Would you transcribe the listing exactly as it stands, minus any images?

Raw data:
★ ★ ★

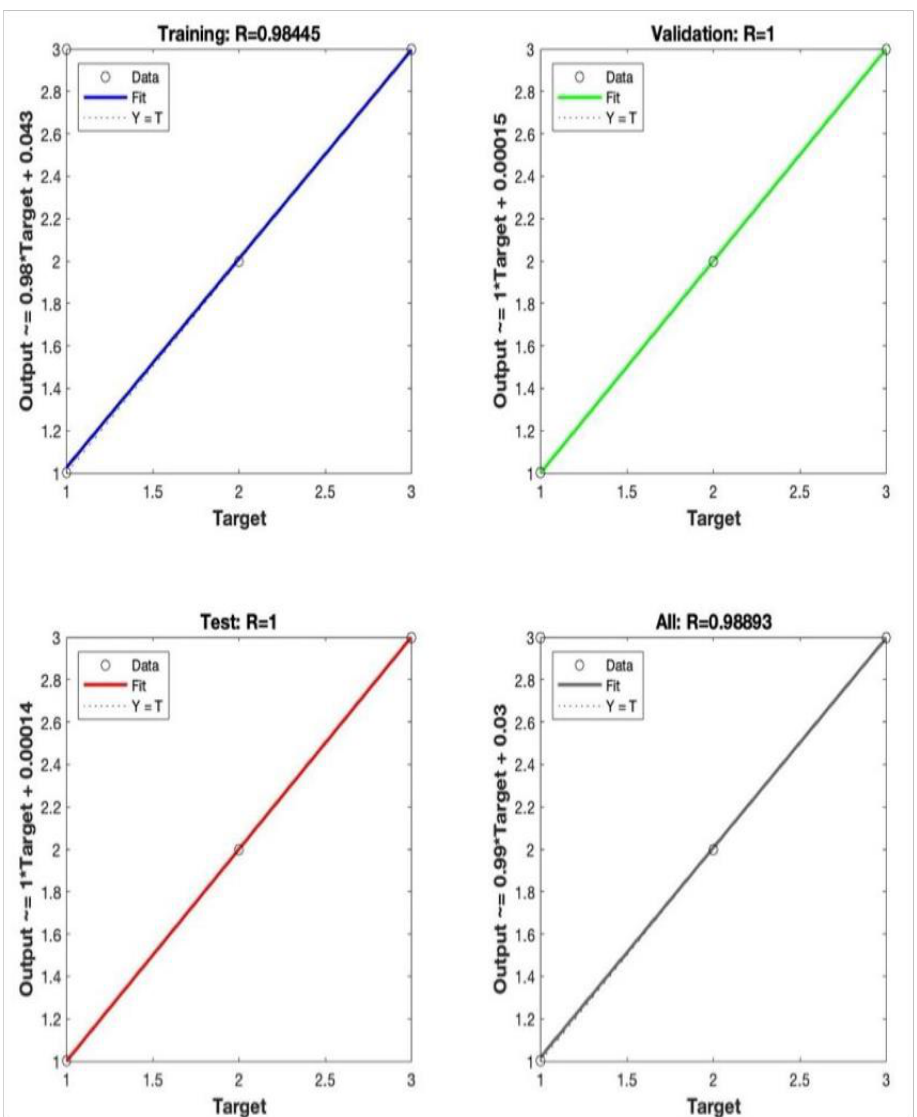
Figure 7: Regression plot of SubA_5chan_3LRF by RNN Classifier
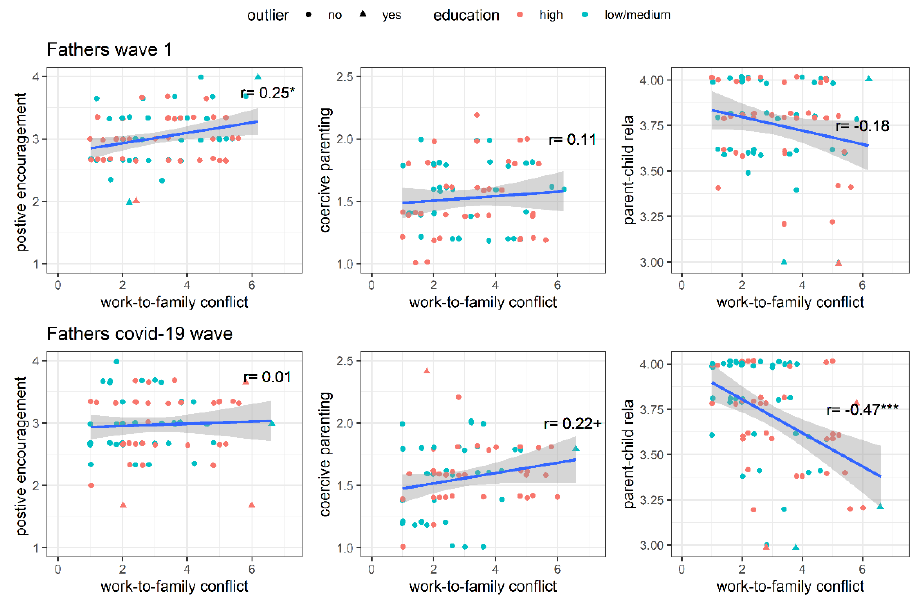
Figure A.4 W → F-conflict and perceived parenting for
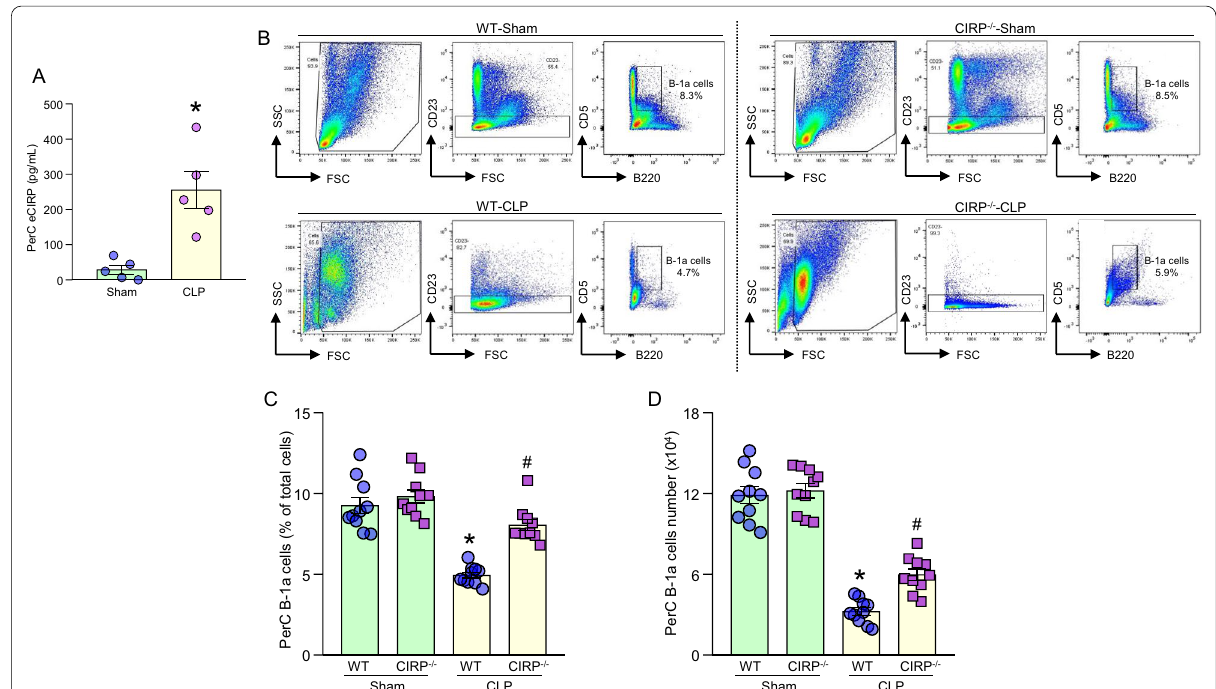
Fig. 1 Intraabdominal sepsis results in a loss of PerC B-1a cells, while CIRP − / − mice are protected from the loss of B-1a cells after sepsis. A After 20 h of CLP, peritoneal cavity lavage samples were collected. PerC lavage eCIRP concentration was assessed with ELISA. Data are expressed as means SE (n 5–7 mice/group). The groups were compared by Student’s t-test (*p < 0.05 vs. sham mice). WT and CIRP − / − mice were randomly ± = assigned to sham or CLP groups. 20 h after surgery, PerC lavage samples were collected for analysis. B Representative dot blots of the gating strategy of B-1a cells of sham and CLP mice are shown. C, D Status of B-1a cell’s frequencies (%) and numbers after surgery are shown. Data are expressed as means SE (n 10–14 mice/group). The groups were compared by one-way ANOVA and Student–Newman–Keuls (SNK) method ± = (*p < 0.05 vs. WT sham and # p < 0.05 vs. WT CLP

★ ★ ★

Task output:
Figure 7: Regression plot of SubA_5chan_3LRF by RNN Classifier
Figure A.4 W → F-conflict and perceived parenting for
Fig. 1 Intraabdominal sepsis results in a loss of PerC B-1a cells, while CIRP − / − mice are protected from the loss of B-1a cells after sepsis. A After 20 h of CLP, peritoneal cavity lavage samples were collected. PerC lavage eCIRP concentration was assessed with ELISA. Data are expressed as means SE (n 5–7 mice/group). The groups were compared by Student’s t-test (*p < 0.05 vs. sham mice). WT and CIRP − / − mice were randomly ± = assigned to sham or CLP groups. 20 h after surgery, PerC lavage samples were collected for analysis. B Representative dot blots of the gating strategy of B-1a cells of sham and CLP mice are shown. C, D Status of B-1a cell’s frequencies (%) and numbers after surgery are shown. Data are expressed as means SE (n 10–14 mice/group). The groups were compared by one-way ANOVA and Student–Newman–Keuls (SNK) method ± = (*p < 0.05 vs. WT sham and # p < 0.05 vs. WT CLP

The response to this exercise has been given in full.